Many of you will be highly familiar with the distinctive style of Wes Anderson’s movies. Whether it’s the colour palette or dialogue, the movies are easily identifiable as the works of the esteemed director. However, what is it that truly makes his films so recognisable?
Born on May 1st 1969, Wesley Wales Anderson is an American filmmaker known for his unique style and distinguishable movies. He has directed and co-written many popular films such as The Grand Budapest Hotel (2014), Fantastic Mr Fox (2009) and The Darjeeling Limited (2007). He is known for the aberrant and fantastical style of his movies, receiving both praise and criticism for the way he chooses to present his films.
There are several tell-tale characteristics of Anderson’s work. One of the main techniques prevalent in his films is the use of symmetry – Anderson’s balanced framing creates a sense of comfort and order throughout. He also regularly utilises slow motion shots, perfectly capturing the essence of pivotal cinematic moments and evoking a sense of nostalgia. Some distinctive camerawork traits of his films are long, lateral tracking shots where the camera follows a character’s movements, usually on a dolly, for an extended period of time. In addition, whip pans, where the fast panning of a camera creates a horizontal blur, are common. Anderson also makes use of carefully arranged flat lays, a bird’s eye view on an array of intricately laid out objects, throughout his movies. The colour palette of Anderson’s works set them apart from most other movies. His use of vividly saturated colours and narrow palette is a characteristic that immediately makes you think his name and adds to the fantasy and surrealism of his movies.
When watching a Wes Anderson film, you may pick up on how the background has an artificial, two dimensional sense to it. This is due to what American film theorist David Bordwell describes as planimetric composition. Planimetric composition is when the camera is perpendicular to elements of the scene, presenting these as flat planes relative to the camera. Characters will typically move horizontally or vertically to maintain this imagery. Brodwell also explains compass point editing, where one planimetric shot is followed by a reverse planimetric shot, another idea pervasive within the style of Anderson. This use of planimetric composition creates a deadpan comic quality.
Dialogue within a Wes Anderson movie is also quite dry and inexpressive.

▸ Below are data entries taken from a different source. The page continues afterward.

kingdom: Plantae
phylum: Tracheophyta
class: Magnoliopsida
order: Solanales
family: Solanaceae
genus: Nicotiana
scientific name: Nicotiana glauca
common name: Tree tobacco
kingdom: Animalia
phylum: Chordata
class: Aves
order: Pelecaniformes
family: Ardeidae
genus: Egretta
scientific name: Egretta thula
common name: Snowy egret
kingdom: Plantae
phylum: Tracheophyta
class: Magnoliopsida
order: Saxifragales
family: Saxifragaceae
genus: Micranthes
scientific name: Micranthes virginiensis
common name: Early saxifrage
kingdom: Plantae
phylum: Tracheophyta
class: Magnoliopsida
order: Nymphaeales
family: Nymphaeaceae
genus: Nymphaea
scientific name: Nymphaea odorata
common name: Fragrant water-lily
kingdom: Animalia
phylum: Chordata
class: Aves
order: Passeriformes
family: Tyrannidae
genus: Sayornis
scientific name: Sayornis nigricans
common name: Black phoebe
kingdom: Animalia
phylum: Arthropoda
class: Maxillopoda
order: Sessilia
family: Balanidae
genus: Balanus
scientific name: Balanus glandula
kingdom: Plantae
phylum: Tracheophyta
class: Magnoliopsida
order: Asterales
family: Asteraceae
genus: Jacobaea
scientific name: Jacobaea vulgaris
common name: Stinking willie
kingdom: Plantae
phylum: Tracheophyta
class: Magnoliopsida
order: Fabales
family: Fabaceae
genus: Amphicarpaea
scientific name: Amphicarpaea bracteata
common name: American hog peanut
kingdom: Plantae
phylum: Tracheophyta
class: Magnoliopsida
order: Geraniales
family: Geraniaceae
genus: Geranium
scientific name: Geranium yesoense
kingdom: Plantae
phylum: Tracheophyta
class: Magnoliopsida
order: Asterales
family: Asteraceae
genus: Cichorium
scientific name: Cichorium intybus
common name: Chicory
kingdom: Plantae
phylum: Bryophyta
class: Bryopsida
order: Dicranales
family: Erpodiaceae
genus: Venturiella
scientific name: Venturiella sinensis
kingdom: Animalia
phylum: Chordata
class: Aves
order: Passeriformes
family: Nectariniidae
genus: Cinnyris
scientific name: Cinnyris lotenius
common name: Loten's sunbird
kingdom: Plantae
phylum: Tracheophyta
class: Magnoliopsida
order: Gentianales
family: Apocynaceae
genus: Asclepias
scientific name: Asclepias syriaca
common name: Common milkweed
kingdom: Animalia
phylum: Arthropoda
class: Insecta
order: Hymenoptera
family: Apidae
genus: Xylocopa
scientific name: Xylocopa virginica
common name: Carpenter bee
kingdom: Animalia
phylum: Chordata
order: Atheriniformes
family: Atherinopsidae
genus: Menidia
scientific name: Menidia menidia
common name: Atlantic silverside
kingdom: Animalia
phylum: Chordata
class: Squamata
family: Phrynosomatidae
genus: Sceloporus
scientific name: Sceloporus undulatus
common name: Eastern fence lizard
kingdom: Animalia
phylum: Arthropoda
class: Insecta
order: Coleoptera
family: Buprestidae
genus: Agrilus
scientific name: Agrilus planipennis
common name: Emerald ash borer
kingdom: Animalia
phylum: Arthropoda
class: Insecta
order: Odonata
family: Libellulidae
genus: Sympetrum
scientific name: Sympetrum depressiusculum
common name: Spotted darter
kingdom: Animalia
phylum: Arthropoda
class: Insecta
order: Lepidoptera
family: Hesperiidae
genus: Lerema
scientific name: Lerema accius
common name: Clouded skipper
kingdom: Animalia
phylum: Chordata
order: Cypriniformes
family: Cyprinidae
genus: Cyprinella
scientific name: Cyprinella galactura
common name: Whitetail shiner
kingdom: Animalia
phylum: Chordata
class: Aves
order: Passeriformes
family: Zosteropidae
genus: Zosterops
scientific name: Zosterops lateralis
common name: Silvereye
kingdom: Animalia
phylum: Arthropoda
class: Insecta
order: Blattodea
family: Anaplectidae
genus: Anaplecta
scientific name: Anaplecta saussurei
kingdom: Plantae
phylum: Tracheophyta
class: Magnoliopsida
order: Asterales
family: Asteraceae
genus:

Characters tend to have straight faced reactions and a humourless delivery of lines, often with pauses between responses. This adds to the comedy as the unrealism and nonchalance enhance the hilarity of the situation. A common factor across Anderson’s movies is the actors within them. There are several reoccurring actors that he works with: familiar faces such as Owen Wilson, Bill Murray, Adrien Brody and Tilda Swinton. They are a contributing factor to the consistency and recognisability of the films.
Overall, the most notable quality of Wes Anderson’s movies is the non-naturalistic style, the all-encompassing reason for his aforementioned characteristics. Anderson is telling a story, and wants his audience to know he is telling a story. Rather than trying to make the events seem real, he highlights their surrealism through his use of colour, dialogue and camera work. His films have shaky camera shots that make you aware that there is a camera filming them, Moonrise Kingdom has a narrator that speaks directly to the camera, The Grand Budapest Hotel is a story within a story, Rushmore has curtains which open and close in the style of a play. The audience is made aware throughout that they are watching a movie. This brings together Anderson’s style of film, where he explores adult concepts in a whimsical, childlike way, and ultimately creates what is such a unique and trademark cinematography.